İhsan Yanıkoğly(ihsan.yanikoglu***at***ozyegin.edu.tr)
Dick den Hertog(d.denhertog***at***uvt.nl)
Jack Kleijnen(kleijnen***at***uvt.nl)

Abstract: This article presents a robust optimization reformulation of the dual response problem developed in response surface methodology. The dual response approach fits separate models for the mean and the variance, and analyzes these two models in a mathematical optimization setting. We use metamodels estimated from experiments with both controllable and environmental inputs. These experiments may be performed with either real or simulated systems; we focus on simulation experiments.

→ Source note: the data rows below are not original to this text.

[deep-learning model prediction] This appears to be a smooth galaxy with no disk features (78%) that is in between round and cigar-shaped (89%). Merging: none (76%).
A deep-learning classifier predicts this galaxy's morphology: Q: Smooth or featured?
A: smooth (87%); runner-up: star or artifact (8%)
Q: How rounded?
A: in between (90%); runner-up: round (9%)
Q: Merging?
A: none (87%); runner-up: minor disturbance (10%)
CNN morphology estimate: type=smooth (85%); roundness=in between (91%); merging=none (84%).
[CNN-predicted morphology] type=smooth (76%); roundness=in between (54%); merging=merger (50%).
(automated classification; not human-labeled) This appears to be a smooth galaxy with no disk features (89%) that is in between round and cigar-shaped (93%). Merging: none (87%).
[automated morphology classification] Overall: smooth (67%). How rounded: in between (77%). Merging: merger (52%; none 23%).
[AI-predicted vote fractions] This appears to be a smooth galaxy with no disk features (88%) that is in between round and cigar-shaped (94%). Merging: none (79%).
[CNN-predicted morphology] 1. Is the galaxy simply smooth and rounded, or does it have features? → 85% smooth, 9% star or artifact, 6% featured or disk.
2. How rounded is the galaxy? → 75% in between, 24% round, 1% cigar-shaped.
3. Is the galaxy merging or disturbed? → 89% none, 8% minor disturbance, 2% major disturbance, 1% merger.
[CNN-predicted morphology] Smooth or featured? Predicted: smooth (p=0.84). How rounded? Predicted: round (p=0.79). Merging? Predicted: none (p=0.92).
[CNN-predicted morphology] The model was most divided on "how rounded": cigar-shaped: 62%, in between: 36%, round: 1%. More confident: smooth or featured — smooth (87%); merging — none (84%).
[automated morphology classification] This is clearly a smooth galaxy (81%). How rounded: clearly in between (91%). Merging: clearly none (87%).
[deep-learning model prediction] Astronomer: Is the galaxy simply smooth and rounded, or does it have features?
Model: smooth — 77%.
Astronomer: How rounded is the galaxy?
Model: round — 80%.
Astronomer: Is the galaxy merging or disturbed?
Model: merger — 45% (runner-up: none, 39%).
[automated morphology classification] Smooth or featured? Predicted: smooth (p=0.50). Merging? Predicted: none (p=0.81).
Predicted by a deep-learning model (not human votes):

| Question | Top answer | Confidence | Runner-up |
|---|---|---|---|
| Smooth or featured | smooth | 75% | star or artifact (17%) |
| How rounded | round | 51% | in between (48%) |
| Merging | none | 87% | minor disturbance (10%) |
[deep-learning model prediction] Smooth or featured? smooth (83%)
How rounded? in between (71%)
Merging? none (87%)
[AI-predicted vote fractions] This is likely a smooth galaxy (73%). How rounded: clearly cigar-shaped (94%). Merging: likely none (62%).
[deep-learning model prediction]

For the environmental inputs, classic approaches assume known means, variances or covariances, and sometimes even a known distribution. We, however, develop a method that uses only experimental data, so it does not need a known probability distribution. Moreover, our approach yields a solution that is robust against the ambiguity in the probability distribution. We also propose an adjustable robust optimization method that enables adjusting the values of the controllable factors after observing the values of the environmental factors. We illustrate our novel methods through several numerical examples, which demonstrate their effectiveness.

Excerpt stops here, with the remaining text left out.